Farmers generally sell grain based on personal relationships with buyers, says Mike Witkowicz. “You can manage, at best, probably four to five relationships with grain companies.” The problem with that is that there are more than four or five potential buyers out there.
Witkowicz is the vice president of strategy and business development for CXN360, an online company that connects grain sellers with grain buyers. The service works on a membership basis. Members pay a fixed rate, once a year — charges aren’t based on the number of sales made or bushels sold.
Farmer members receive offers from buyers through CXN360. The offers will include all the details: buyer, price, delivery terms, etc. Farmers can connect directly with the buyer to finalize the deal. Many other digital services charge based on finalized deals rather than charging membership fees. These services typically won’t give out all of the buyer information about the deal is finalized. Because CXN360 makes its profits from membership fees rather than deals, it does allow members to bypass its system and deal directly with particular buyers.

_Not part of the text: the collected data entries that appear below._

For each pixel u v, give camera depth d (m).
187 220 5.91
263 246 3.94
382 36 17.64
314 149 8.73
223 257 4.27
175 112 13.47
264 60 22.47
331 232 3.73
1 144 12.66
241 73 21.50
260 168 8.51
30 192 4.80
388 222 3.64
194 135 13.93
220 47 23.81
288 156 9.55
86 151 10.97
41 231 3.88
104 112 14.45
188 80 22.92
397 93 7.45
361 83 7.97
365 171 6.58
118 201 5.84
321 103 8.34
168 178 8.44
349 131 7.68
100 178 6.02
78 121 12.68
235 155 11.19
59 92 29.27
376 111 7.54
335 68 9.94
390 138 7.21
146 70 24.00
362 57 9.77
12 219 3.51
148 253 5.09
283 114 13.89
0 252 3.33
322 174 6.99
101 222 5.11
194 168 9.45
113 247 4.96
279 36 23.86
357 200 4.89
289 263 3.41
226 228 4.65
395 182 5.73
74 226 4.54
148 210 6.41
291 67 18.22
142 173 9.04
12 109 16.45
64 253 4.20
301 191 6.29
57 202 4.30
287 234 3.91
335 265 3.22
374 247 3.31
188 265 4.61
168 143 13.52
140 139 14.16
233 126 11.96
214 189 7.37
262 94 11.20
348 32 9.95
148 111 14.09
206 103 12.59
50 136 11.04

CXN360 members can set target selling prices and delivery dates. The system will send alerts about buyers. You can use the system to send grading reports to buyers, and top-tier members can use CXN360 to manage their grain inventory.
Basically, this service connects grain buyers with grain sellers. “We’re the Match.com of grain,” Witkowicz says. For business models like this, the key to success is attracting a lot of users. If there are only a few potential buyers, it’s not worthwhile to be a seller. On CXN360’s buying side, Witkowicz says, “we have about 35 per cent of the Western grain buying locations signed up.” On the selling side, he says CXN360’s members represent 7.4 million acres.

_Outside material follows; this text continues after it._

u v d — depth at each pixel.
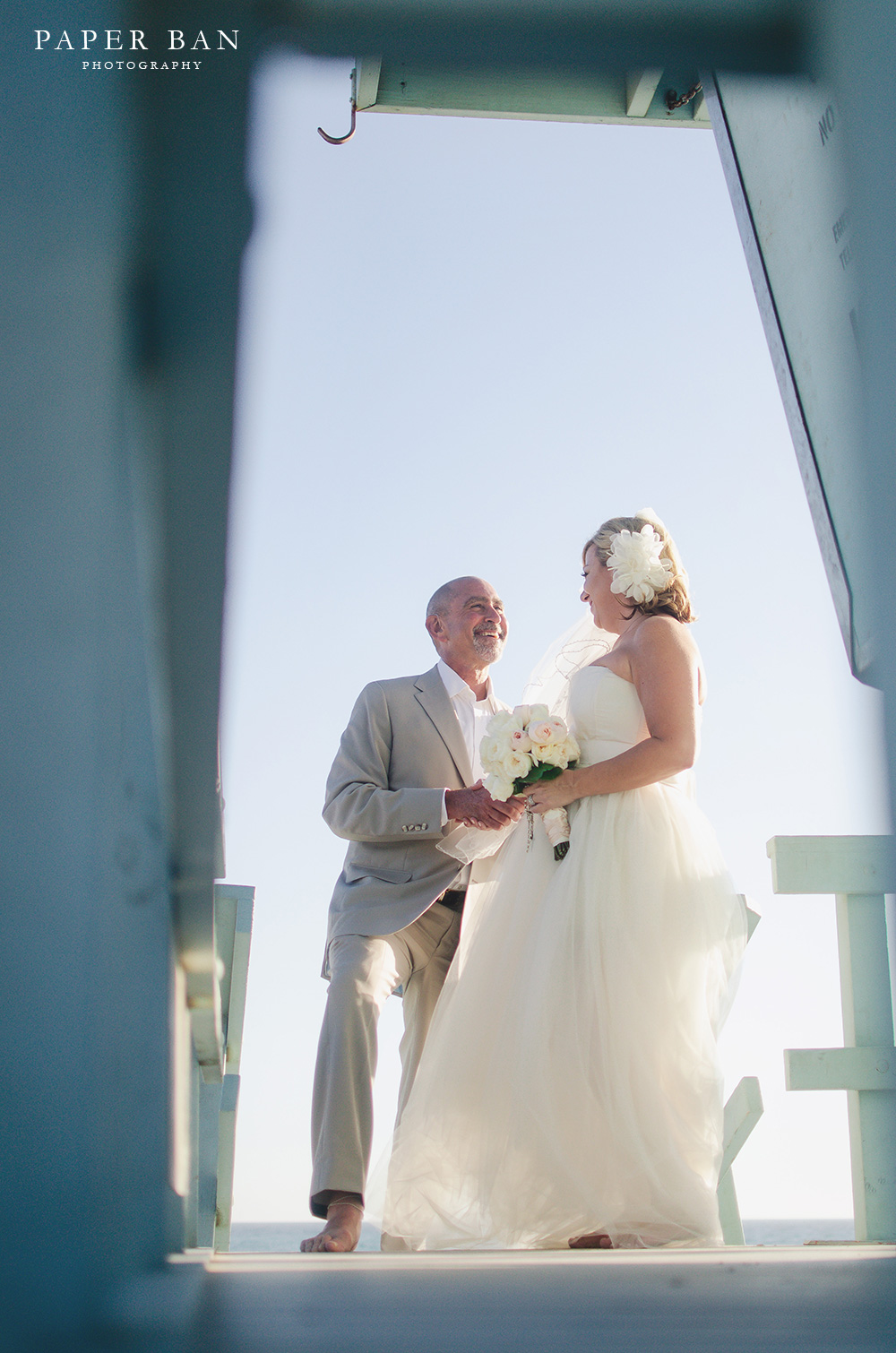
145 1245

What’s the downside? Witkowicz says he’s heard from farmers who felt they were getting too many offer notifications. (These users changed their settings, so they could look online at their leisure rather than getting frequent texts or calls.)
CXN360’s services include all types of grains, including organic commodities.
Getting the business started
CXN360’s business model is simple. The company sells memberships to farmers and grain buyers to pay for their staff and technology. (Many farmers use the free service, but farmers who pay for upgrades and buyers pick up that slack.) But how did CNX360 fund its startup phase?
After the Canadian Wheat Board was wound down, Lyle Ehrmantraut, who is now CXN360’s CEO, saw an opportunity. He had been working with Cargill and seen the complex logistics involved in sourcing a specific amount of a specific grain from multiple sellers spread across Western Canada.
In 2013, Ehrmantraut came up with a way to simplify these logistics. He wrote a business plan and took it to the Saskatchewan Angel Investment network. A computer engineer from the University of Saskatchewan, David Callele, took an interest and brought expertise to the project. (Callele is now CXN360’s chief technology officer.) From there, the project was mainly funded by friends and family. *The company has other outside investors now.
The technology is functional, “not fancy,” says Mike Witkowicz, CXN360’s VP of strategy and business development. Witkowicz said they were careful to keep graphics limited, so rural users with low internet speeds would be able to use the service.